Tantangan persis terletak pada terjemahannya. Tanpa kapasitas
manajemen politik kuat dalam mengelola semangat perubahan, desa lebih banyak
dihitung sesuai kepentingan politik partai dan politik birokrasi. Alotnya
”rebutan desa” antara Kementerian Dalam Negeri dengan Kementerian Desa,
Pembangunan Daerah Tertinggal, dan Transmigrasi belum lama ini adalah hasil
perpaduan kehendak membangun kaki politik partai dan jangkauan tangan
birokrasi hingga basis desa yang jadi justifikasi penetrasi program.
Di sini konsistensi Presiden diuji: mempertahankan prinsip
pengelolaan desa secara sistematik-integratif (sejalan semangat UU No 6/2014)
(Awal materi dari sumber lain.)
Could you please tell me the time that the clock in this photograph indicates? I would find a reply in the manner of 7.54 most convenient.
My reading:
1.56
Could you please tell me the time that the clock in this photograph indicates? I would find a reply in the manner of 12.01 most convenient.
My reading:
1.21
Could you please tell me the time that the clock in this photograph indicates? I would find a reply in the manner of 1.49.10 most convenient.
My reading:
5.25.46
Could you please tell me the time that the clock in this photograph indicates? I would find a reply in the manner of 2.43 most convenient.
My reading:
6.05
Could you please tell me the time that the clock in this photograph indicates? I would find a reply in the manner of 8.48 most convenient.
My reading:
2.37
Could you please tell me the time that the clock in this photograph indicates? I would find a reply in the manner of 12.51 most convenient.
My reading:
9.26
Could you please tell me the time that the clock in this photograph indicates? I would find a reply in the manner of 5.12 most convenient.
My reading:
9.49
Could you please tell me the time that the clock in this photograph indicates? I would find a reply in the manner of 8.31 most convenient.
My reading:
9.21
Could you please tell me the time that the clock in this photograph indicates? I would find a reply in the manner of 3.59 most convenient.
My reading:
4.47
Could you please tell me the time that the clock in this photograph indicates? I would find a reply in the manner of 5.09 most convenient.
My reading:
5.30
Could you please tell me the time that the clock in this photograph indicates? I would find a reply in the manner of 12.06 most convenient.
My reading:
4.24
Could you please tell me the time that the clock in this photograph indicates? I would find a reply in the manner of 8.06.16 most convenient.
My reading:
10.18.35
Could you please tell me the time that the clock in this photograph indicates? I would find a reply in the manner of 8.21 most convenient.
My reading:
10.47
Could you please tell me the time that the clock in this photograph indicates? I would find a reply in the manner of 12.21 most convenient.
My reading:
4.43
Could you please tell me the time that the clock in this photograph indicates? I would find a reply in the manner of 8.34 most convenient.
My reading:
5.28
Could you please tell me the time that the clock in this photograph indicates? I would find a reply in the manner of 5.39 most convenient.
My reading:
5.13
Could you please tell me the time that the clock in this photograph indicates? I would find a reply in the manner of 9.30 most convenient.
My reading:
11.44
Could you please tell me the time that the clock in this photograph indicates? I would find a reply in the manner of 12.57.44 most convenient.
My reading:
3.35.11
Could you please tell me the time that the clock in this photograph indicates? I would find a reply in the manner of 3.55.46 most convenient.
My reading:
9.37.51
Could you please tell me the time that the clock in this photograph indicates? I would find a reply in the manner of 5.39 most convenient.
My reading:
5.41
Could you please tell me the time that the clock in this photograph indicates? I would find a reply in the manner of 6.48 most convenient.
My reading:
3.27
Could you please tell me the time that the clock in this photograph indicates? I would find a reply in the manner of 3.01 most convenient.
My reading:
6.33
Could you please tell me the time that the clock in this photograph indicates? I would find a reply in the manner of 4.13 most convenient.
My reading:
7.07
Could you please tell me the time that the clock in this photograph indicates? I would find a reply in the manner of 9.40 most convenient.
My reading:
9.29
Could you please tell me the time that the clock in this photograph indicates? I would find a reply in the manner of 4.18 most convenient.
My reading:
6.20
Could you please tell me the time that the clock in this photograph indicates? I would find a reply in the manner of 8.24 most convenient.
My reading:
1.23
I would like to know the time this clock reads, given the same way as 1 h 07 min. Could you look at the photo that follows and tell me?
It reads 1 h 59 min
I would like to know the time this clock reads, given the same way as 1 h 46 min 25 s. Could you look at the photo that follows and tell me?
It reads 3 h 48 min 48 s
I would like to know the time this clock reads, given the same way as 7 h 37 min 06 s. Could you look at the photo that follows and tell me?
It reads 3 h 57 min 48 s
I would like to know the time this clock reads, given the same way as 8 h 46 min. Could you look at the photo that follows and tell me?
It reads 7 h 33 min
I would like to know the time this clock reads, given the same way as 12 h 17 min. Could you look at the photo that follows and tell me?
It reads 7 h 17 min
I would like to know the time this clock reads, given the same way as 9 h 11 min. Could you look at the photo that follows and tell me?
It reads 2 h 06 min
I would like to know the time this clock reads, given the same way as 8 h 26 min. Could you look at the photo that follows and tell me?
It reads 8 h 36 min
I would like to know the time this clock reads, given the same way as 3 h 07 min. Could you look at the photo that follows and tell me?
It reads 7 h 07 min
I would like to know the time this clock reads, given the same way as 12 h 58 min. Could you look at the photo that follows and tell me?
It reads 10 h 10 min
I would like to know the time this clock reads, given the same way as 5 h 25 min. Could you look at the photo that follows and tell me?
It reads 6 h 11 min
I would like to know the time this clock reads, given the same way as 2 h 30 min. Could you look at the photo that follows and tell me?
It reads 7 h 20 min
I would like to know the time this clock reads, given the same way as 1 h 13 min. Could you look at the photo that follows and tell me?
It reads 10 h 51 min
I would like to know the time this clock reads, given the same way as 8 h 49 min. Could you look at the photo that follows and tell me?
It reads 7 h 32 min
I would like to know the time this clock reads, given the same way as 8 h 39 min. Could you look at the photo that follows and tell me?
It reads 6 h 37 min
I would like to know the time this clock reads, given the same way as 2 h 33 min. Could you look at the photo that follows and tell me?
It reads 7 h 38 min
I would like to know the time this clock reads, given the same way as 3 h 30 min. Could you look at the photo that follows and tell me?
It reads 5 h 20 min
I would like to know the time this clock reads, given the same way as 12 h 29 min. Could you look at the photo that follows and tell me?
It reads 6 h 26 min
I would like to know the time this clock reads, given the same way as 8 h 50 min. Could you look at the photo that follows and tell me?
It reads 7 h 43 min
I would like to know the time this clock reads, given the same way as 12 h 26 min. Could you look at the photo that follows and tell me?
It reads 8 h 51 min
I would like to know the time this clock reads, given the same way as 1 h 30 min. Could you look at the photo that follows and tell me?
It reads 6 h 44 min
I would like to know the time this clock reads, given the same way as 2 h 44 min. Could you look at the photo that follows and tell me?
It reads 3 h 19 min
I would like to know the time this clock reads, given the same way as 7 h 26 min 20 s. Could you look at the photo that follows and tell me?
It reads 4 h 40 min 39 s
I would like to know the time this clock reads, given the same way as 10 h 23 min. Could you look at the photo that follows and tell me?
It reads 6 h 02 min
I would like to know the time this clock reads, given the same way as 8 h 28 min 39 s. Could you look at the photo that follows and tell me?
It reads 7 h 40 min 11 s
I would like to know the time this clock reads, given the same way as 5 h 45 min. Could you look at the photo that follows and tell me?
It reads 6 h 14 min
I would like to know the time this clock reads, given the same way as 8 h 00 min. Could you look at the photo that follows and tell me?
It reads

atau berkompromi dalam jebakan formula ”berbagi kerja” yang jelas-jelas
fragmentatif. Perpres No 11/2015 tentang Kementerian Dalam Negeri serta
Perpres No 12/2015 tentang Kementerian Desa, Pembangunan Daerah Tertinggal,
dan Transmigrasi menunjukkan pilihan jawaban Presiden atas ujian itu: sesaat
mereda polemik, tetapi mempertaruhkan efektivitas tata kelola kebijakan dan
implementasi dalam jangka panjang.
Kedua, logika uang (dana desa/DD) bisa membuat elemen-elemen
lain hanya sebagai faktor pendukung. Bahkan, dalam hal kecil terkait waktu,
banyak pihak menarik April 2015 sebagai garis awal implementasi UU Desa
lantaran saat itu DD dikucurkan pertama kali. Orientasi uang semacam ini,
selain berbahaya lantaran rentan jadi incaran kepentingan politik dan
perburuan rente, juga membawa implikasi teknokratik yang rumit. Terlebih jika
melihat rencana pertambahan DD yang fantastis lima tahun ke depan: sekitar Rp
19 triliun (RAPBN-P 2015), Rp 44 triliun (2016), Rp 74 triliun (2017), Rp 88,6
triliun (2018), Rp 103,7 triliun (2019).
Tanpa dana cukup, perwujudan ”desa mandiri, sejahtera, dan
demokratis” memang bisa terancam kandas. Namun, dalam kerangka ”desa
membangun” dan ”membangun desa” yang telah jadi pilihan teori perubahan dalam
UU ini, uang tak boleh lepas dari prinsip rekognisi negara dan keberdayaan
warga dalam pembangunan. Kita tentu wajib cemas dengan kesiapan minimal
berkenaan kapasitas tata kelola dan sistem pengawasan yang mengancam uang
terkelola secara akuntabel dan efektif, tetapi jauh lebih cemas lagi kalau
demi mencapai target tersebut menjauhkan rakyat dari ruang pembelajaran dan
pemberdayaan sebagai subyek ”desa membangun”. Jebakan uang berpotensi
menggiring agenda perubahan ke pilihan rute jalan pintas proyek ”membangun
desa” dalam alur top-down,
birokratik dan anti deliberasi dari entitas supradesa ataupun pemerintahan
desa itu sendiri. Setahun ini, rakyat nyaris hilang dalam euforia politik dan
teknokrasi desa versi elite dan pekerja pembangunan.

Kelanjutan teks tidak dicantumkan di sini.